Danish Sex Project in Vietnam to Continue

A Danish project in Vietnam on sexual rights and knowledge has just been evaluated and as a result of the Danish Family Planning Organization’s (DFPO, known in Danish as Sex & Samfund) good work, the project will continue until 2011.


Danida funding the sex campaign
The project was funded through Danida and had a budget for the first three years of 3.7 million Danish kroner. The outreach was four mainly rural areas of Nam Dinh, Bac Giang, Phu Yen and Ho Chi Minh City, but the evaluation of the project recommends that the project is taken even further in order to reach more people in need for sexual and reproductive information. On February 6th 2007, Danida decided to fund the second phase of the project with 9.1 million kroner. The goal of the project that started in 2003 is to enhance sexual knowledge and awareness among young Vietnamese and their parents.
During the first phase of the project, which ended in September 2006, Sex & Samfund and its cooperation partner, Gender, Family and Environment in Development (CGFED), established family centers of knowledge and communication. At these centers, books on sexual communication and parental guiding were distributed.
The Vietnamese society has a more traditional view on sexual freedom than the Danes who are doing the project. According the Sex & Samfund’s webpage it is only natural for a husband to demand that his wife continues to have children until she has a son. “That is a violation of a woman’s right to decide for her own body”, the organization says.

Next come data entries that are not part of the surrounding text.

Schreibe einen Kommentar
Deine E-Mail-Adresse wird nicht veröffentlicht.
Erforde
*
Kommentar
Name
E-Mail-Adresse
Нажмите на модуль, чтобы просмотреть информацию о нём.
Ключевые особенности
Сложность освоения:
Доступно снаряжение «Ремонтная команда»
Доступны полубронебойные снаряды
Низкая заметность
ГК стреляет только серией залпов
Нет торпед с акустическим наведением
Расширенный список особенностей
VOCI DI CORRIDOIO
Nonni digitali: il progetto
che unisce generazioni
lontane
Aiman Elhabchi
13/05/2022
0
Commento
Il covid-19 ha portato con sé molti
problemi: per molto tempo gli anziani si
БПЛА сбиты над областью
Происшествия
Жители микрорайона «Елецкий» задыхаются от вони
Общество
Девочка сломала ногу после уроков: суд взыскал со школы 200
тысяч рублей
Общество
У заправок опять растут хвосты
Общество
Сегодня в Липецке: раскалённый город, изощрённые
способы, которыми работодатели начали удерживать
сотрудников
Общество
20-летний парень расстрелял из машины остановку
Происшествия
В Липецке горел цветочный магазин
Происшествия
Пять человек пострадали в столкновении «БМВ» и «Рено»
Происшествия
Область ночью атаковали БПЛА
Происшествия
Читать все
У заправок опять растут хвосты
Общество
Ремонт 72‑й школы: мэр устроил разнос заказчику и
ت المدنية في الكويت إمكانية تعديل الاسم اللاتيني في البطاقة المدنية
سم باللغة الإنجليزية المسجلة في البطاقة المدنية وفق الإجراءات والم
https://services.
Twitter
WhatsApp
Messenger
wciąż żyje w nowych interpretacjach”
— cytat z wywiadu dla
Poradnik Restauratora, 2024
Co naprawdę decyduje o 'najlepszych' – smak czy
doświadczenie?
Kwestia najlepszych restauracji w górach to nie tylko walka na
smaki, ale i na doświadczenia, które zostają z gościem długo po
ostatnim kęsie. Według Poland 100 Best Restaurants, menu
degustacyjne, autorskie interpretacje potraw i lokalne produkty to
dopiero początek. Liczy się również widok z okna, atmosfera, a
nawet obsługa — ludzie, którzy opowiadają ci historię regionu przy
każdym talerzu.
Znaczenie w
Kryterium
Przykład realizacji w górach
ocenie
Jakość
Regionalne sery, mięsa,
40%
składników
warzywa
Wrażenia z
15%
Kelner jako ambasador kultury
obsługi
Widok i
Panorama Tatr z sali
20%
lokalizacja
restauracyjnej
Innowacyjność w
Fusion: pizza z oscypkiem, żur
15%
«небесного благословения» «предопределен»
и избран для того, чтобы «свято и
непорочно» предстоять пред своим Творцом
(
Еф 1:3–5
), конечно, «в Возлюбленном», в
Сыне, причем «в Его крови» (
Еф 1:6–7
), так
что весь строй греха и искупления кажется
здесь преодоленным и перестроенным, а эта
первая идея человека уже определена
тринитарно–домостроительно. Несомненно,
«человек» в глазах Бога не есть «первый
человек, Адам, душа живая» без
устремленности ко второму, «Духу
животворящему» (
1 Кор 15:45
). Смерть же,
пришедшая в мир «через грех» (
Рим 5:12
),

Babies don’t come out of the armpits
Apparently, a lot of information and guidance is needed in the areas of the project. A 17 year old Vietnamese girl, who participated, tells the organization that before she joined the family center, she had no idea where babies came from. “Before I started going to the meetings, I thought that boys and girls could have babies without having sex”, she says. “Actually, I was told that babies came out through the armpits”, she says.
A mother who has also benefited from the project did not get any information from her mother about bodily changes. “My mother got angry and said that I should not ask about these things, but today I offer my daughters a decent explanation”, she says.
The much needed information is not only directed at the young people, but also their family and the surrounding society. The project also urges family and society to recognize the young people’s right to sexual and reproductive health. The project also tries to reach out to the media and through that spread the message of sexual self determination and health.